EXERCISE TASKS:
a) According to the passage on iron meteorites, what is the range of Ni concentration in meteoritic (Fe_3−xNi_x)P phosphides?
b) Copy out every line of the entries that come after the meteorite passage, without changing anything. Leave the pictures out.

SELECTED PASSAGE:

1. Introduction

The main phases in iron meteorites comprise of kamacite (α-Fe,Ni, b.c.c.) and taenite (γ-Fe,Ni, f.c.c.). Next to them, several minor phases occur in meteoritic irons including mainly troilite (FeS), cohenite (Fe₃C) and schreibersite [(Fe,Ni)₃P] (Buchwald, 1975).

The phosphides of composition (Fe,Ni)₃P appear in different morphological forms. Traditionally, the term schreibersite describes macroscopic inclusions, lamellae and precipitates, whereas the term rhabdite, representing a variety name, is restricted to prismatic idiomorphic crystals. The differences in the morphology are interpreted as a result of heterogeneous and homogeneous nucleation mechanisms. Fe₃P and Ni₃P show complete mutual solubility; the concentration of Ni in meteoritic (Fe_3−xNi_x)P phosphides ranges between 7 and 65 wt% (Doan & Goldstein, 1970; Reed, 1965; Clarke & Goldstein, 1978). The crystal structure of a meteoritic (Fe,Ni)₃P crystal (rhabdite from the North Chile iron meteorite with Fe:Ni ≃ 2:1) was first determined by Doenitz (1970): it crystallizes in the tetragonal space group (#82) with cell dimensions a = 9.040 Å and c = 4.462 Å, containing eight formula units per unit cell. The synthetic Fe₃P and Ni₃P show the same structure (Aronsson, 1955; Rundquist, 1962).

RECORDS FOR THE TASK:

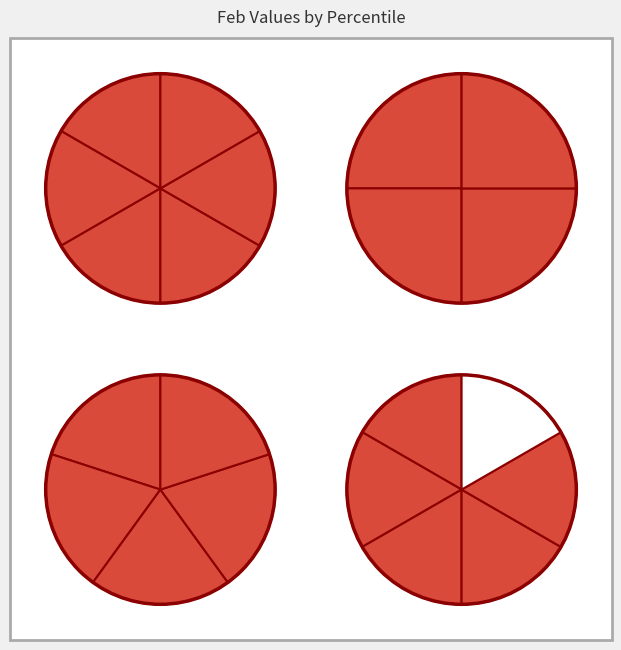

Is the sum of pct65 and pct35 greater than half?

No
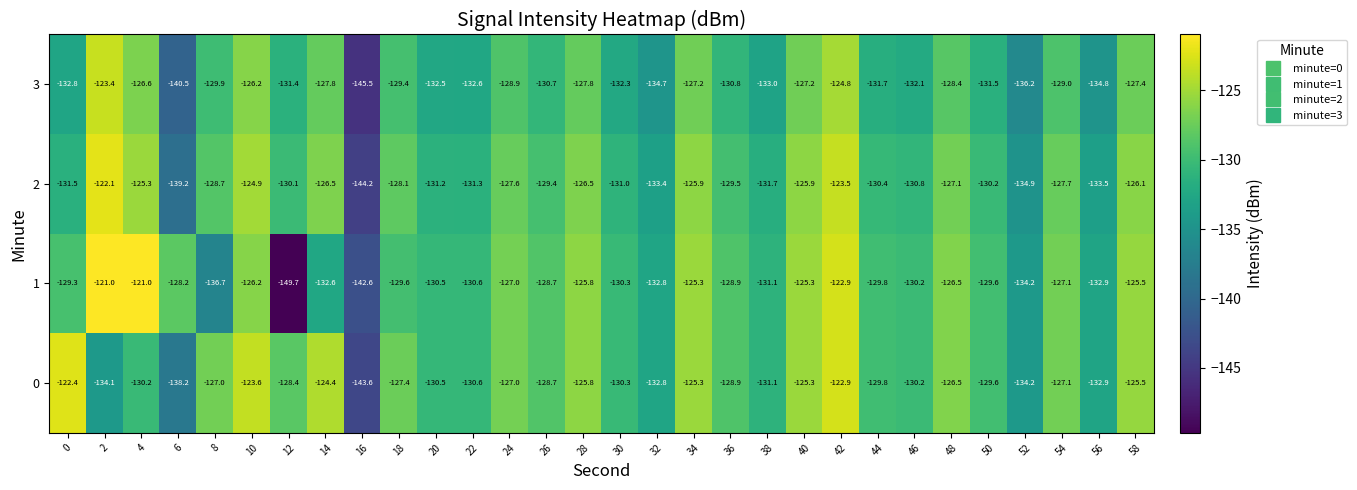

At which label is 1 closest to -135?

52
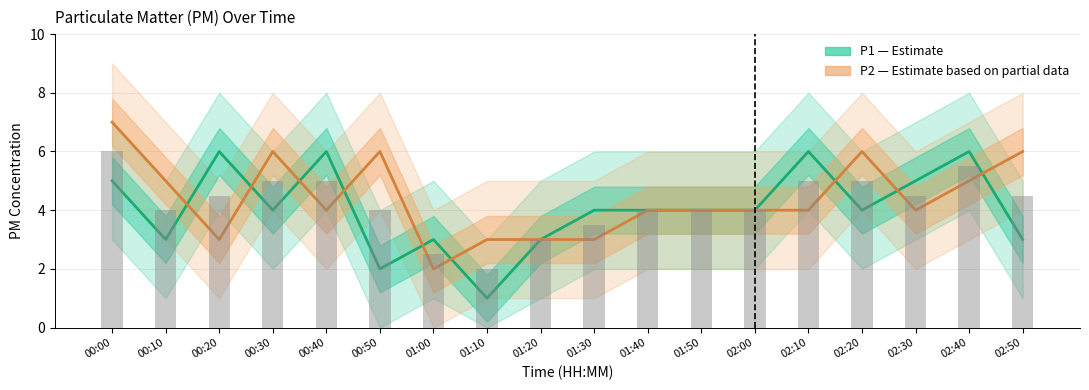

The P2 (Estimate based on partial data) series shows 2 at 02:20. True or false?

False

SOLUTIONS FOR EACH TASK:
a) Between 7 and 65 wt%.

b)
Is the sum of pct65 and pct35 greater than half?

No

At which label is 1 closest to -135?

52

The P2 (Estimate based on partial data) series shows 2 at 02:20. True or false?

False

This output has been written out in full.